Schreibe den unten stehenden Reisebericht über die Fahrt nach Coroico im Anschluss an seinen letzten Satz weiter.

Vorliegender Text —
---------------

Während wir vier Bergsteiger zum Huayna Potosí
unterwegs waren, kehrte der Rest der Gruppe nach La Paz ins Hotel zurück. Ich
entfernte mich von Ines mit sehr gemischten Gefühlen. Das lag einerseits natürlich an der
Ungewissheit, die meinem Vorhaben inne wohnte. Jenseits dessen verursachte
mir aber auch die für den nächsten Tag
geplante Fahrt nach "Coroico" ein bisschen
"Bauchgrimmen". "Coroico" liegt in der subtropischen Zone,
in den "Yungas" und ist
über eine 96 km lange Piste erreichbar, die offiziell als die "gefährlichste
Straße der Welt" gilt. Statistiken verbuchen durchschnittlich 26 Unfälle mit
Todesopfern in jedem Jahr. Andere makabere Berechnungen kommen sogar auf einen
Toten pro Tag! Der schlimmste Unfall ereignete sich 1983, als ein Lastwagen mit
100 Menschen auf seiner überfüllten Ladefläche in den Abgrund stürzte ...
Gegen 9:30 Uhr werden Birgit,
Hartmut, Holger und Ines
mit einem Jeep am Hotel abgeholt.
Gesteuert wird das geländegängige Fahrzeug vom bekannten Busfahrer. Neben ihm sitzt Moises, zwei Sitzreihen dahinter Ines. Die Route führt zunächst durch die wohlhabenden, tiefer
liegenden Stadtgebiete von La Paz und dann hinauf zum 4650m hohen Pass
"El Cumbre". 24 Kilometer -
relativ harmlose - Strecke liegen hier schon hinter den Ausflüglern. Noch ist
die Straße asphaltiert und gut befahrbar.

---------------

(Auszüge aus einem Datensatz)
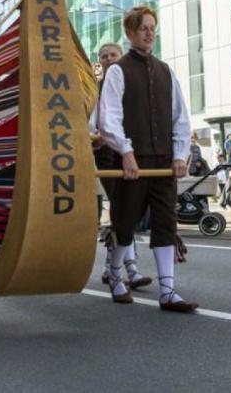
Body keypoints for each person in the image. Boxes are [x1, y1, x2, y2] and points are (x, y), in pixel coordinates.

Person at [98, 5, 196, 312]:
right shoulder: (118, 70)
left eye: (153, 27)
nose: (150, 32)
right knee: (125, 222)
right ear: (130, 33)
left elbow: (181, 117)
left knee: (165, 223)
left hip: (164, 162)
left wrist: (180, 154)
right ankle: (115, 276)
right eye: (143, 28)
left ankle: (167, 291)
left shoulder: (166, 71)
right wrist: (125, 151)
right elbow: (108, 119)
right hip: (133, 161)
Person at [90, 42, 152, 290]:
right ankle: (130, 270)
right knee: (125, 209)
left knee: (128, 212)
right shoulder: (96, 88)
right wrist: (96, 135)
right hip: (109, 156)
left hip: (134, 152)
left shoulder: (131, 81)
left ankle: (111, 267)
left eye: (112, 55)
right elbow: (92, 121)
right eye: (103, 56)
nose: (108, 59)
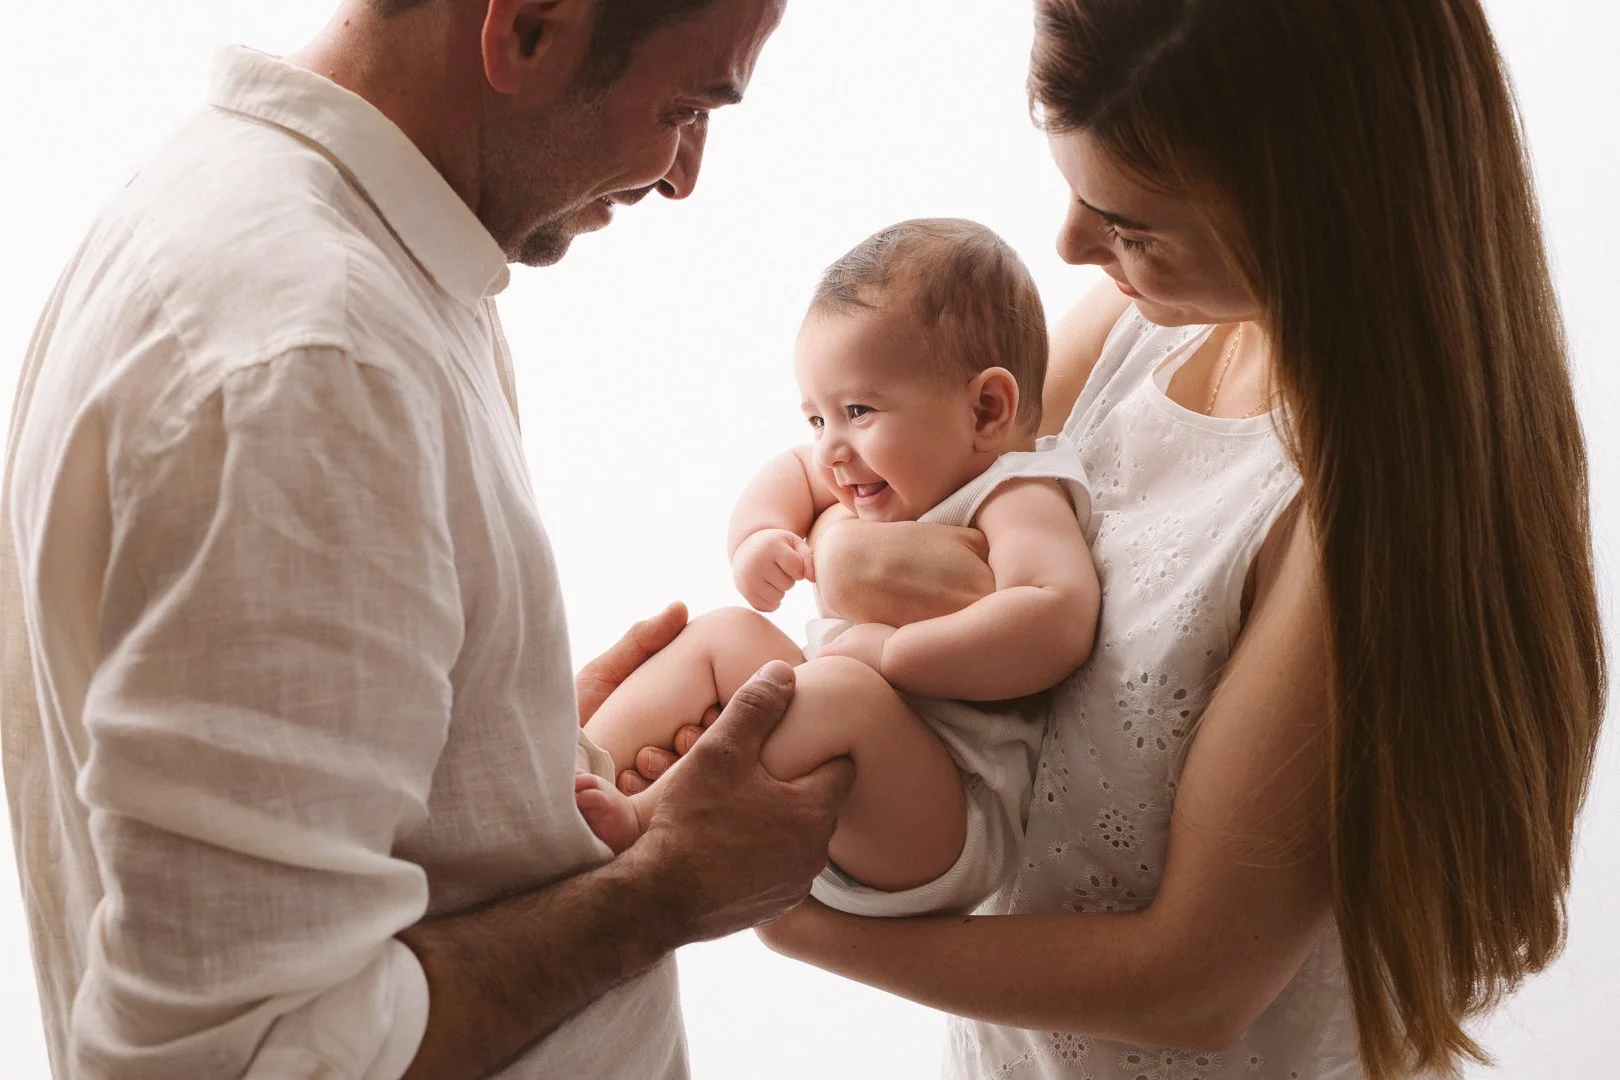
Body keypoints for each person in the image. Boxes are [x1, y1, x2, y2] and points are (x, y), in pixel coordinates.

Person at [621, 1, 1609, 1077]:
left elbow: (1195, 983)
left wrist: (786, 919)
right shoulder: (1143, 321)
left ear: (1311, 214)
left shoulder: (1356, 519)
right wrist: (848, 557)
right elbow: (919, 476)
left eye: (1131, 223)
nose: (1072, 246)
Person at [0, 1, 858, 1078]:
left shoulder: (283, 215)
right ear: (530, 27)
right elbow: (238, 1060)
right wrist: (673, 887)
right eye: (683, 107)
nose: (684, 175)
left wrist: (506, 759)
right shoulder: (311, 359)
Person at [578, 218, 1100, 918]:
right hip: (840, 776)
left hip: (947, 815)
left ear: (985, 409)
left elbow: (1055, 614)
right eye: (816, 419)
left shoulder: (1016, 492)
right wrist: (758, 536)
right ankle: (571, 771)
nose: (829, 449)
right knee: (727, 633)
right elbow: (792, 470)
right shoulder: (885, 469)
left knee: (840, 691)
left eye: (857, 410)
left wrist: (893, 652)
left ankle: (652, 822)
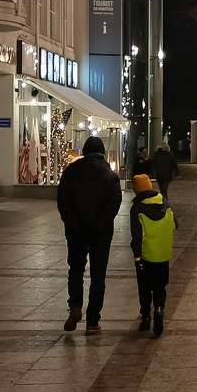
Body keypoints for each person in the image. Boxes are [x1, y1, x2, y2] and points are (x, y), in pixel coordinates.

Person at [57, 136, 122, 334]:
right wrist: (99, 225)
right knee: (98, 275)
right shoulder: (110, 176)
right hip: (100, 234)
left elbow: (63, 202)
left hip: (76, 232)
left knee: (75, 269)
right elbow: (113, 206)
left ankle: (75, 306)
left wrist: (74, 224)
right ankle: (93, 321)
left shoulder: (70, 173)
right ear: (102, 152)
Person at [129, 174, 177, 336]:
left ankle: (146, 317)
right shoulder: (166, 204)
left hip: (145, 255)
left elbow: (136, 237)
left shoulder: (137, 209)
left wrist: (136, 256)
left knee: (144, 287)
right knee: (159, 286)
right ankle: (159, 309)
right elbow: (174, 225)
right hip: (163, 254)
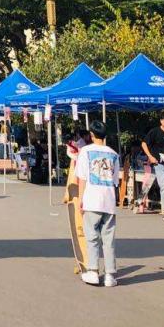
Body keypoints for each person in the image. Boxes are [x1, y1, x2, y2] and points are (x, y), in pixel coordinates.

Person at [75, 120, 120, 287]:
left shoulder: (85, 151)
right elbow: (115, 181)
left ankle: (93, 271)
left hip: (91, 199)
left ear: (92, 135)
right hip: (108, 200)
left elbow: (82, 178)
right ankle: (110, 275)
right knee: (108, 239)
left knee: (92, 237)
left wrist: (81, 199)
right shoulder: (114, 154)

---------------

Antwort —
Inzwischen hat die bolivianische Verwaltung
damit begonnen ein weiteres Stück der unbefestigten Piste zu betonieren.
Aus diesem Grund ist ein erheblicher
Abschnitt der "Todesstrecke" derzeit nur einspurig befahrbar. Am Beginn dieses
Bereiches versperrt eine Schranke die Weiterfahrt, hinter der eine Reihe von Bussen
und Lkw auf die Freigabe der Durchfahrt um 12 Uhr warten. Der Jeep mogelt sich
noch ein paar Fahrzeuge weit nach vorne und reiht sich dann in die Warteschlange
ein. Von hier sind es immer noch 60 km bis "Coroico". Die Weiterfahrt ist
zunächst alles andere als unterhaltsam. Mehrere, dem Jeep "vorausrumpelnde"
Fahrzeuge wirbeln so viel Straßenstaub auf, dass aus den grau überpuderten
Fenster kaum etwas zu erkennen ist.
Und wenn, fällt der Blick auf die
zentimeterdick mit Staub bedeckten Pflanzen am Straßenrand . Das ändert sich
nach Passieren des einspurigen Abschnitts. Nach und nach überholt der Fahrer mit
"mutigen" Manövern die vorausfahrenden Brummer. So verschafft er sich und seinen
Fahrgästen ein wenig mehr Sicht und Sonne ...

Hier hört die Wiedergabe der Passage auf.